(Saved data entries)

BEGIN

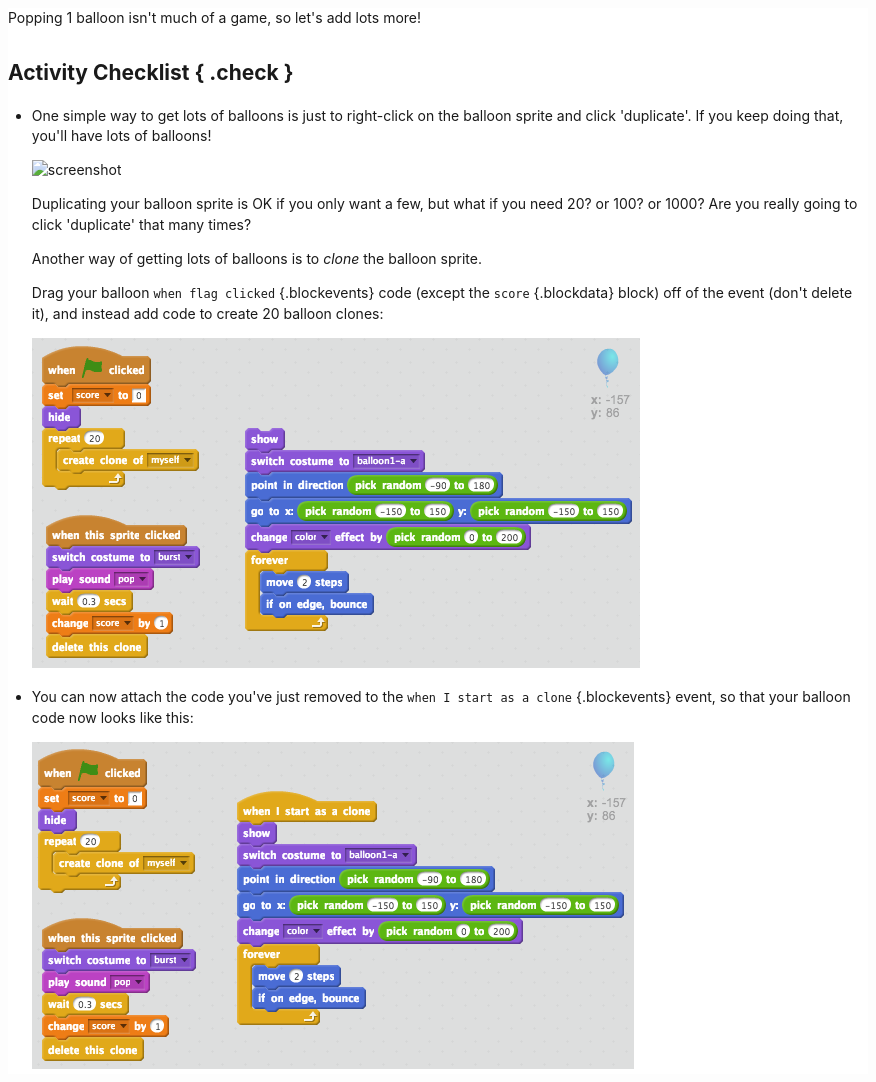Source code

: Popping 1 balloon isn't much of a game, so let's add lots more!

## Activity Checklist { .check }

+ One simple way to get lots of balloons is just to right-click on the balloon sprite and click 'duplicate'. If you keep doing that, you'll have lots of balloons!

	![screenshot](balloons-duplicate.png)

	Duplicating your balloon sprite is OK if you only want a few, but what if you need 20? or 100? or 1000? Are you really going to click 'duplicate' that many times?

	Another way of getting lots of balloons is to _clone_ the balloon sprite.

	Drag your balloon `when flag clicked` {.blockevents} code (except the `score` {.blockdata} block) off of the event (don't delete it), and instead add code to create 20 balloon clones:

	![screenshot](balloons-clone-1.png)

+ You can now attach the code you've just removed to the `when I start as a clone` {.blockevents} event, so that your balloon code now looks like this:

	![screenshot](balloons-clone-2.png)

END

Instructions to follow =>
Output the data above exactly. Drop every picture.

Task answer =>
Source code

: Popping 1 balloon isn't much of a game, so let's add lots more!

## Activity Checklist { .check }

+ One simple way to get lots of balloons is just to right-click on the balloon sprite and click 'duplicate'. If you keep doing that, you'll have lots of balloons!

	![screenshot](balloons-duplicate.png)

	Duplicating your balloon sprite is OK if you only want a few, but what if you need 20? or 100? or 1000? Are you really going to click 'duplicate' that many times?

	Another way of getting lots of balloons is to _clone_ the balloon sprite.

	Drag your balloon `when flag clicked` {.blockevents} code (except the `score` {.blockdata} block) off of the event (don't delete it), and instead add code to create 20 balloon clones:

	![screenshot](balloons-clone-1.png)

+ You can now attach the code you've just removed to the `when I start as a clone` {.blockevents} event, so that your balloon code now looks like this:

	![screenshot](balloons-clone-2.png)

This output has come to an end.